The faculty, I'm reasonably certain, will be long gone. Entire hallways will be deserted. But we'll heat the whole place anyway, and a few benighted souls will be on hand to field anybody who theoretically could show up.
You should hear the grumbling. Nearly everybody -- myself included -- is burning a vacation day on the 24th. We have real 'skeleton crew' representation, consisting of a few good sports.
The human side of me thinks this is kind of asinine, and wishes the college would just be closed on the 24th. But the administrator in me actually gets it. (That's not to deny that some of us administrators also happen to be human. It's just that we have to be able to turn it on and off.)
One reason is precedent. In a collective bargaining environment in which people are quick to assert 'past practice' status for anything ever done, this year's mercy closing becomes next year's entitlement. And when the 24th is a given, the 23rd starts to look kind of silly. The college could try to argue that the 24th was special for falling on a Monday, but being right is no guarantee of winning.

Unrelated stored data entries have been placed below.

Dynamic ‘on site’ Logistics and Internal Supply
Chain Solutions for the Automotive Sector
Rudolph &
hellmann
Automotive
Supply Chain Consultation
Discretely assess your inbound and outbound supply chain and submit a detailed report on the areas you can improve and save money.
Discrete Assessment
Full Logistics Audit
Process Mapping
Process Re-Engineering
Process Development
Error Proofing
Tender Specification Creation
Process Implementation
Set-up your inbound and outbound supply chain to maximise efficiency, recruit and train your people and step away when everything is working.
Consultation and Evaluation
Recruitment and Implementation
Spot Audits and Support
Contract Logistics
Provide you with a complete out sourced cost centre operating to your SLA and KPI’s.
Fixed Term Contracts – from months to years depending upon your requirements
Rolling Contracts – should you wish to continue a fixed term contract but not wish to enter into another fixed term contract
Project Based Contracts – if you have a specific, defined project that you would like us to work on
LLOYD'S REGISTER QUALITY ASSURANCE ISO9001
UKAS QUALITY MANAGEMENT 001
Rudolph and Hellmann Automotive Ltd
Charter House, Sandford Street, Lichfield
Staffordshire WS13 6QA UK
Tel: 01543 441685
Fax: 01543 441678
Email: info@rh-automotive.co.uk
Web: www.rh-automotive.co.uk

So to avoid a series of future arguments, the college is playing Scrooge and staying officially open -- if mostly dark -- on the 24th. There's a certain Dilbertish quality to it, and I'm sure the folks who actually show up will be bored out of their minds, and it's a criminal waste of natural resources to heat all those empty buildings, but it solves a real problem. If you don't hold to some lines in the sand, even when they seem a little silly, 'past practice' can become nearly unstoppable.

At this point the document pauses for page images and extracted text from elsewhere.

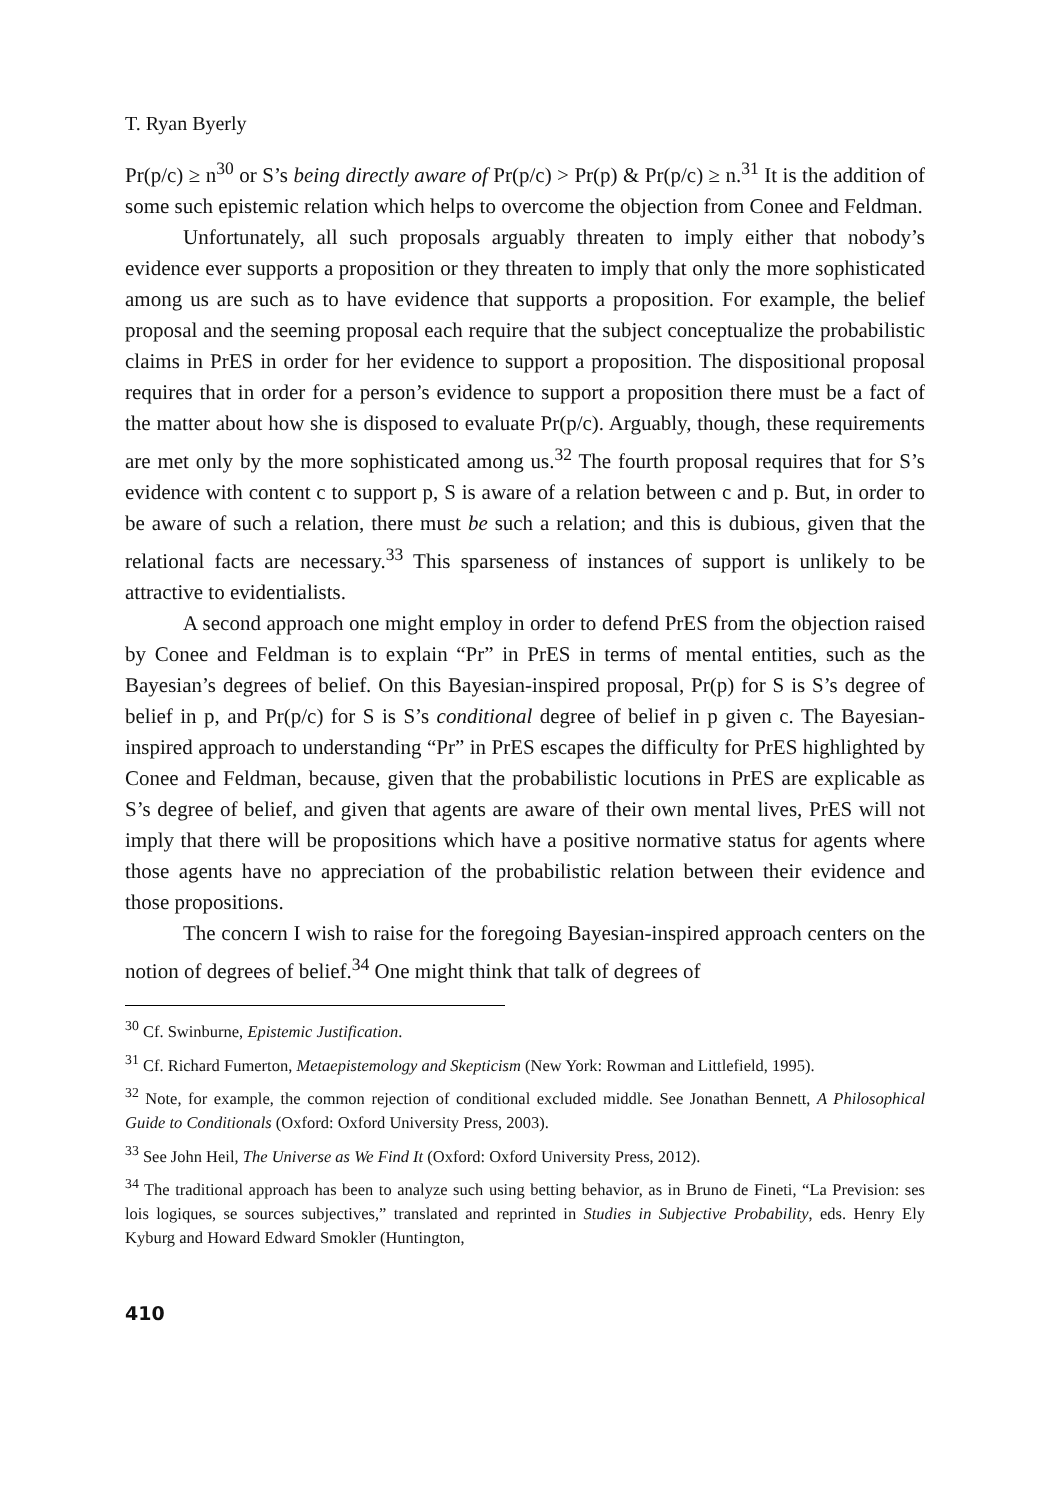T. Ryan Byerly
Pr(p/c) ≥ n<sup>30</sup> or S’s being directly aware of Pr(p/c) > Pr(p) & Pr(p/c) ≥ n.<sup>31</sup> It is the addition of some such epistemic relation which helps to overcome the objection from Conee and Feldman.
Unfortunately, all such proposals arguably threaten to imply either that nobody’s evidence ever supports a proposition or they threaten to imply that only the more sophisticated among us are such as to have evidence that supports a proposition. For example, the belief proposal and the seeming proposal each require that the subject conceptualize the probabilistic claims in PrES in order for her evidence to support a proposition. The dispositional proposal requires that in order for a person’s evidence to support a proposition there must be a fact of the matter about how she is disposed to evaluate Pr(p/c). Arguably, though, these requirements are met only by the more sophisticated among us.<sup>32</sup> The fourth proposal requires that for S’s evidence with content c to support p, S is aware of a relation between c and p. But, in order to be aware of such a relation, there must be such a relation; and this is dubious, given that the relational facts are necessary.<sup>33</sup> This sparseness of instances of support is unlikely to be attractive to evidentialists.
A second approach one might employ in order to defend PrES from the objection raised by Conee and Feldman is to explain “Pr” in PrES in terms of mental entities, such as the Bayesian’s degrees of belief. On this Bayesian-inspired proposal, Pr(p) for S is S’s degree of belief in p, and Pr(p/c) for S is S’s conditional degree of belief in p given c. The Bayesian-inspired approach to understanding “Pr” in PrES escapes the difficulty for PrES highlighted by Conee and Feldman, because, given that the probabilistic locutions in PrES are explicable as S’s degree of belief, and given that agents are aware of their own mental lives, PrES will not imply that there will be propositions which have a positive normative status for agents where those agents have no appreciation of the probabilistic relation between their evidence and those propositions.
The concern I wish to raise for the foregoing Bayesian-inspired approach centers on the notion of degrees of belief.<sup>34</sup> One might think that talk of degrees of
<sup>30</sup> Cf. Swinburne, Epistemic Justification.
<sup>31</sup> Cf. Richard Fumerton, Metaepistemology and Skepticism (New York: Rowman and Littlefield, 1995).
<sup>32</sup> Note, for example, the common rejection of conditional excluded middle. See Jonathan Bennett, A Philosophical Guide to Conditionals (Oxford: Oxford University Press, 2003).
<sup>33</sup> See John Heil, The Universe as We Find It (Oxford: Oxford University Press, 2012).
<sup>34</sup> The traditional approach has been to analyze such using betting behavior, as in Bruno de Fineti, “La Prevision: ses lois logiques, se sources subjectives,” translated and reprinted in Studies in Subjective Probability, eds. Henry Ely Kyburg and Howard Edward Smokler (Huntington,
410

"Aha!," I hear my astute readers saying. "There you go again, blaming the unions. What about working out memoranda of understanding with the relevant unions in advance, stipulating that this isn't setting a precedent? That way, everybody wins!" Sadly, no.
The answer has to do with how it would play in the press. If the college grants an 'extra' day off in the name of saving heat and electricity, the local papers would play it as featherbedding. The usual suspects would start grumbling about public employees goofing off on your tax dime, and how we have to get tough on all those overpaid administrative assistants. ("Don't they get lots of paid vacation already?") If we were a private college, the 'memorandum of understanding' route would make sense, and might even come off as statesmanlike. But as a public institution, that move would look like a conspiracy to rip off the long-suffering taxpayers. Even if the 24th is demonstrably an utterly unproductive day. Even if the money saved in utilities alone more than made up for it.
The featherbedding angle would be especially damaging when our local public sector is facing some pretty nasty financial issues already. It's hard to plead poverty to the taxpayers, then turn around and grant 'extra' days off to unionized employees, many of whom get better benefits than do most taxpayers. (One of those benefits is a buyout of unused vacation days upon retirement. Requiring people to take a vacation day actually reduces the cost of future buyouts, so there really is a financial impact to this.) The folks who like to demagogue such things would beat this to death.
So even though exams will be long over, grades will have been posted, and there won't be a professor to be found, we'll be open. Your tax dollars at work!